In all of this, Cahill is the stolid center. His rhythm is rock-steady, and his introduction of subtlety into the Irish accompanist’s lexicon is much to be commended, and hopefully, followed. Playing almost exclusively on a nylon-strung guitar, he provided not so much a harmonic structure as a wash of color on Hayes’ canvas. The only exception was his one excursion into the mandolin, an odd decision which failed to thrive, for predictable reasons. Playing the mandolin in Irish music is a losing proposition: when there is a good player of any other instrument in the room, even a brilliant mandolin player will sound mediocre at best, superfluous at worst. Mr. Cahill is a brilliant mandolin player, but he’d do well to stick with the guitar when performing with Mr. Hayes.

This format has been the duo’s performing practice for two decades of working together, and they have it down to a science. They have no dancing, no singing, and one trick. The drama of the performance, then, is purely in the artistry of Hayes’ fiddling and the solid accompaniment of Cahill’s guitar: figure and ground, perfectly matched. More precisely, the drama of the performance is in the musicality of Hayes and Cahill. The two men are masters of restraint, and this restraint is what they use to create a thrilling tension throughout a performance. Although Hayes has as much technique as any player and more than most, this is not an athletic performance of stunning feats on the fiddle. Instead, this is a concert of ideas. Everything Hayes does seems to go further into the tune than he’d gone before, and no piece of a tune stands unrelated to any other. More than any other, Hayes gives dimension to a tune, and he does it over and over again. The old Turloch Carolan composition “Carolan’s Farewell to Music” was played as a baroque showpiece, with all of the implications of its deceptively simple air exposed through the simple technique of repetition with variation: stacking implied harmonies on top of each other, breaking phrases to imply yet more implicit harmonic movement, until the tune seems to disappear into clouds of unheard chords – and then it reappears, always present, always simple.

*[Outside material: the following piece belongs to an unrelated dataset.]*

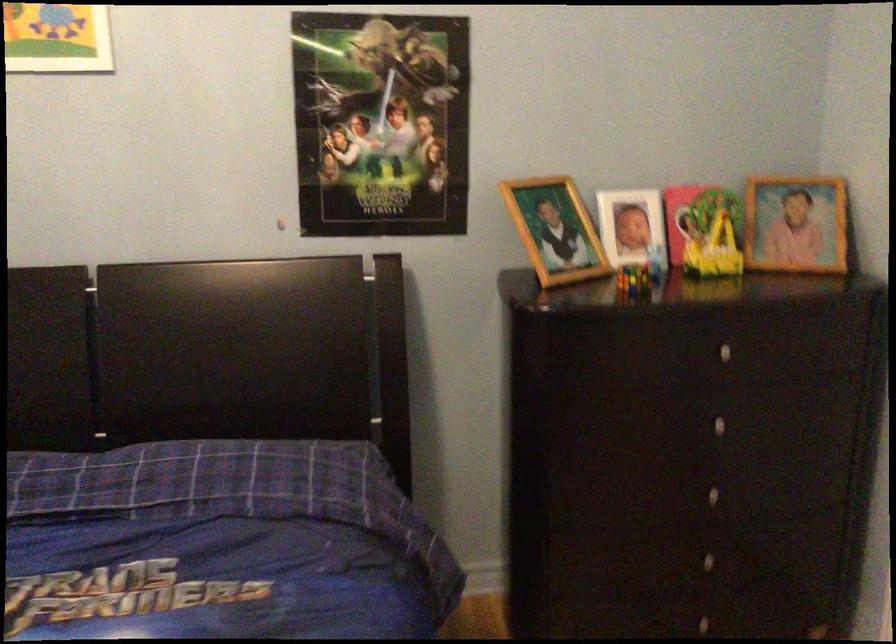
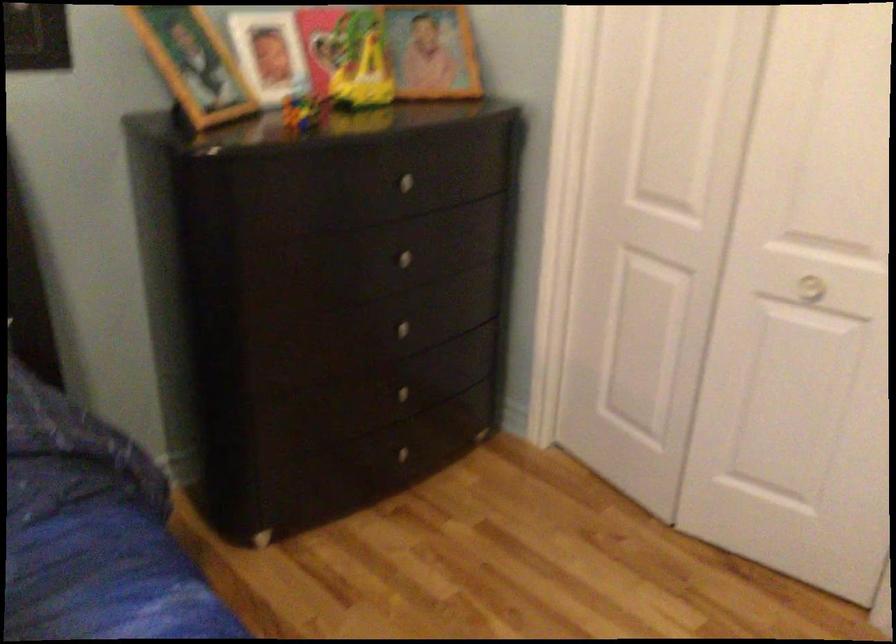
Locate, in the second image, the point that corresponds to [728,345] in the first image.

(408, 178)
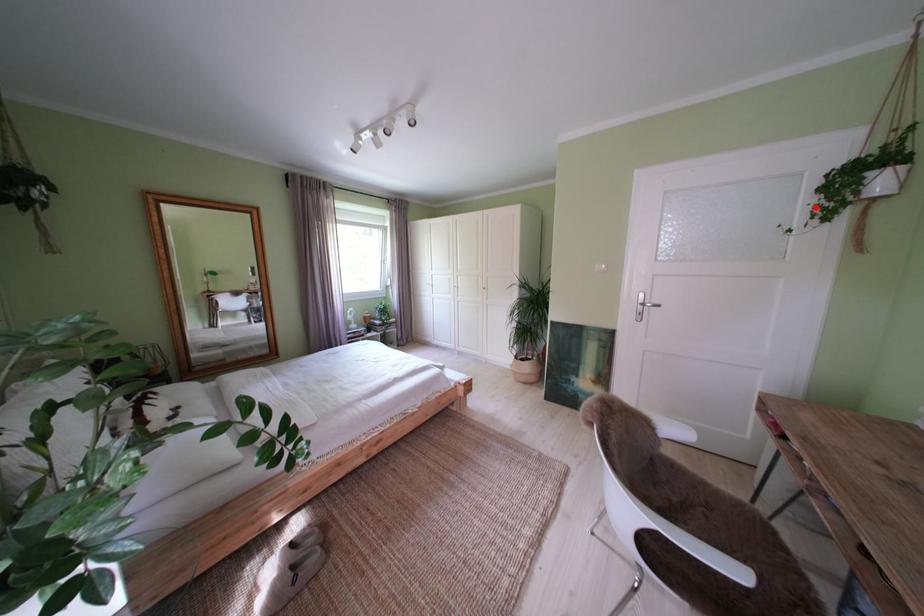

All of this depends crucially on the restraint and focus both men bring to the tunes. Concert fiddlers typically play a lot – they’ve got chops, and they use them. This can turn into music as sport, and it’s great to watch – the grace of Kevin Burke, the muscular triplets of Tommy Peoples, the sheer breakneck speed of Frankie Gavin are all to be admired as much and for the same reasons as a beautiful slam dunk, a precise jab in the boxing ring, or a sprinter’s effortlessly impossible pace. But Hayes is a different sort of musician: instead of putting it all in, every time, he played his cards one at a time, and let the ideas shine out above the tricks. Nowhere was this more apparent than at the end of the night. Short of time, needing to quit the hall, but feeling that the audience were owed an encore, he played the reel “My Love Is In America”, a dead simple little tune, a session standard. He played the tune perhaps half a dozen times through, and each time he reconceived the tune around a different idea. Each time, this simple little tune was perfectly realized, in a whole new way, and that is the art of Martin Hayes.